"Геннадий Андреевич Немчинов. Это была весна (Повесть) " - читать интересную книгу автора

Мать быстрым движением сбросила полушубок, упала на снег и медленно и
осторожно поползла к Лешке, широко раскидывая руки. Ее глаза надвигались на
Лешку, успокаивая, завораживая его своим влажным родным блеском, приказывая
держаться. В правой руке матери была веревка - она, конечно, сразу все
поняла, увидев провалившегося сына, и мгновенно сообразила, что он в воде. А
веревка у нее всегда была под рукой, через спину Пеструхи вместе с
несколькими торбами была перекинута и связка веревок.
- Так, сынок, так, ну, еще минуточку... Ну, еще...
И как же бесшумно ползет к нему мать, не дрогнет, не хрустнет лед под
ней. Мать сначала хотела бросить ему веревку, но потом передумала - она
вдруг цепким и каким-то хищно-обрывистым движением правой руки,
приблизившись почти вплотную, просунула веревку ему под мышки, тотчас
потянула к себе этот конец, и сразу оказалась в метре от него, обманув тяжко
захрустевший лед.
- А теперь, сынок, давай-ка вместе... - Приказ, облегчение послышались
в ее голосе. - Я тихонько буду тащить, а ты подымайся на руках, помогай
мне... Ну, Господи благослови...
Лешка видел, как, круто изогнув шею, смотрит на них стоявшая неподвижно
Пеструха. Ему даже показалось, что она, подняв голову, изо всех сил
удерживает тревожное мычание.


2

По-настоящему пришел в себя Лешка в избе на печке следующим утром. Всю
ночь его тряс озноб, стучали зубы, в голове было так нехорошо, что все у
него мутилось - слова и голос матери... чьи-то аханья... еще женский
грубоватый и какой-то придирчивый голос... То его трут, то укутывают во
что-то вонючее и горячее, льют в горло какую-то жидкость - кипяток не
кипяток, молоко не молоко, но есть привкус меда и каких-то горьких трав.

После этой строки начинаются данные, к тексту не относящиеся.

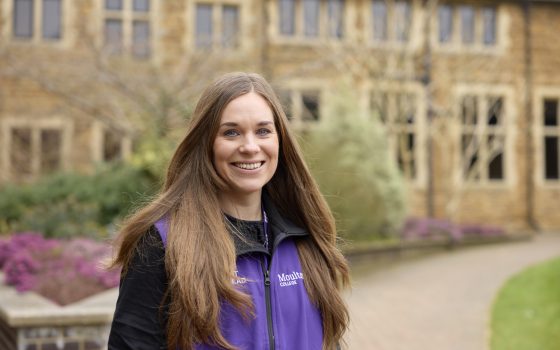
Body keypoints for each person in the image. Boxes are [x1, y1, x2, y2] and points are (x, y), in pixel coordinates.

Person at [108, 72, 350, 350]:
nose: (250, 147)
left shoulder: (307, 241)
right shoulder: (162, 242)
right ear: (206, 144)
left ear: (280, 141)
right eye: (231, 132)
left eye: (263, 131)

И
затем все стало тихо, он оказался на печи и провалился в забытье. И вот
сейчас очнулся и смотрит с печки. За цветистой занавеской слева слышится
какое-то шуршанье, оханье, стук чугунков, ухватов, оттуда выбивается
сизоватый едкий дым, он ползет по полу, поднимается вверх. В низко сидящее
окно - видимо, изба очень старая, потихоньку оседавшая в землю - видна все
та же вчерашняя низина. Но сейчас она кажется такой праздничной, сияющей,
что глаз не оторвать. И сильный, белый с голубым, свет бьет оттуда, доходит
до окна, врывается в избу. В голове Лешки все успокоилось, но как бы еще не
улеглось, и она ощущается им какой-то легкой и словно чужой; по лбу
постукивают приятные горячие молоточки несильной боли, и хочется лежать не
шевелясь и лишь смотреть и смотреть. А когда он попробовал закрыть глаза,
его тут же подхватила мягкая волна, приподняла и понесла куда-то. Он
испугался, впился пальцами в клочковатый старый мех полушубка, который был
брошен на печь, поскорее опять открыл глаза.
Матери в избе не было, но Лешка понимал, что она где-то здесь, рядом,
иначе и быть не могло. В углу справа стояла широкая деревянная кровать,
покрытая лоскутным одеялом, - таких одеял много повидал Лешка за время
скитания с матерью по деревням. Они пестрели почти в каждом доме, где он
побывал, - совсем старые, вылинявшие, с пробившийся сквозь дырки свалявшийся
ватой, и поновее, а то и праздничные, ярчайшие, от которых глаз не отвести.